Train Dreams est l’adaptation d’un bref roman d’une centaine de pages à peine – que je vais m’empresser de lire – publié en 2011 et placé sous l’influence de Thoreau et d’Hemingway. Projeté à Sundance en janvier 2025, ce film est disponible sur Netflix exclusivement et n’a pas fait l’objet d’une sortie en salles.
Train Dreams est un film atmosphérique, panthéiste qui rappelle les œuvres de Terrence Malick. Il raconte, en style indirect, avec une voix off, la vie d’un homme sans histoires, sinon celle d’un double traumatisme dont je ne peux rien dire sauf à spoiler ce film.
Le titre du film peut déconcerter. De quel train s’agit-il ? De quels rêves s’agit il ? On peut penser que Robert a consacré sa vie à couper des arbres pour permettre la construction des voies de chemins de fer qui desservent desormais le nord-ouest des États-Unis. On peut aussi imaginer que tout le film est un rêve, le rêve d’un homme endormi dans un train qui revisite sa vie. On peut enfin laisser ce titre poétique nimbé dans son mystère.

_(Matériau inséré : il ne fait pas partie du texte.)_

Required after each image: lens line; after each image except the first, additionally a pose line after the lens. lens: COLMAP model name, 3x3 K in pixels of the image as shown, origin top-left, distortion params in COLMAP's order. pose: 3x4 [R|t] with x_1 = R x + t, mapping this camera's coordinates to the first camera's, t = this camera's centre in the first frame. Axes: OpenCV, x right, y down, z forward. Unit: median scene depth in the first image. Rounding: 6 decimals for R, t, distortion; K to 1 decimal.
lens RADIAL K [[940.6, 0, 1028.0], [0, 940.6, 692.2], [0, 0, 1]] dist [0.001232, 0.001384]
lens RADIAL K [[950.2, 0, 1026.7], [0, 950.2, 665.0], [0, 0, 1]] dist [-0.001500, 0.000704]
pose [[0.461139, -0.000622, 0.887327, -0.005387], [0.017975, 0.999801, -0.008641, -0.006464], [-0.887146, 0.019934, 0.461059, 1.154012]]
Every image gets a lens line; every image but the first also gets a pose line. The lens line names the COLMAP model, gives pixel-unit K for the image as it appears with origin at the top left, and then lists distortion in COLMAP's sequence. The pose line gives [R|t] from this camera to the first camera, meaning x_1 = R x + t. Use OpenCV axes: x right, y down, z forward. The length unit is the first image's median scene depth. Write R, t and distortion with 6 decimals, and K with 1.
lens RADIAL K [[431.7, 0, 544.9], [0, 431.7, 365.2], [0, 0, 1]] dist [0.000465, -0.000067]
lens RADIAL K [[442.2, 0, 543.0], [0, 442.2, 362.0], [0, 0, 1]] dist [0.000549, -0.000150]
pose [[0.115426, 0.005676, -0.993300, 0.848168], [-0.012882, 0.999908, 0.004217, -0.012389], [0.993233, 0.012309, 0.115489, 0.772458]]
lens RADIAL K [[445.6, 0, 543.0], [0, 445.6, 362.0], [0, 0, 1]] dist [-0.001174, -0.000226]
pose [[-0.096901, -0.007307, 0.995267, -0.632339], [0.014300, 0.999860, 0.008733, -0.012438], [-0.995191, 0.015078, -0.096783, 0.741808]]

Train Dreams est porté de bout en bout par son acteur principal, Joel Edgerton (Animal Kingdom, Zero Dark Thirty, Gatsby le magnifique, Exodus, Loving…) qui a amplement mérité sa nomination dans la catégorie des meilleurs acteurs pour un film dramatique aux Golden Globes qui seront remis le 11 janvier. À signaler aussi, dans un rôle secondaire qui n’apparaît que dans la seconde moitié du film, la toujours excellente Kerry Condon vue dans les séries Rome et Better Call Saul ainsi que dans Les Banshees d’Inisherin et F1.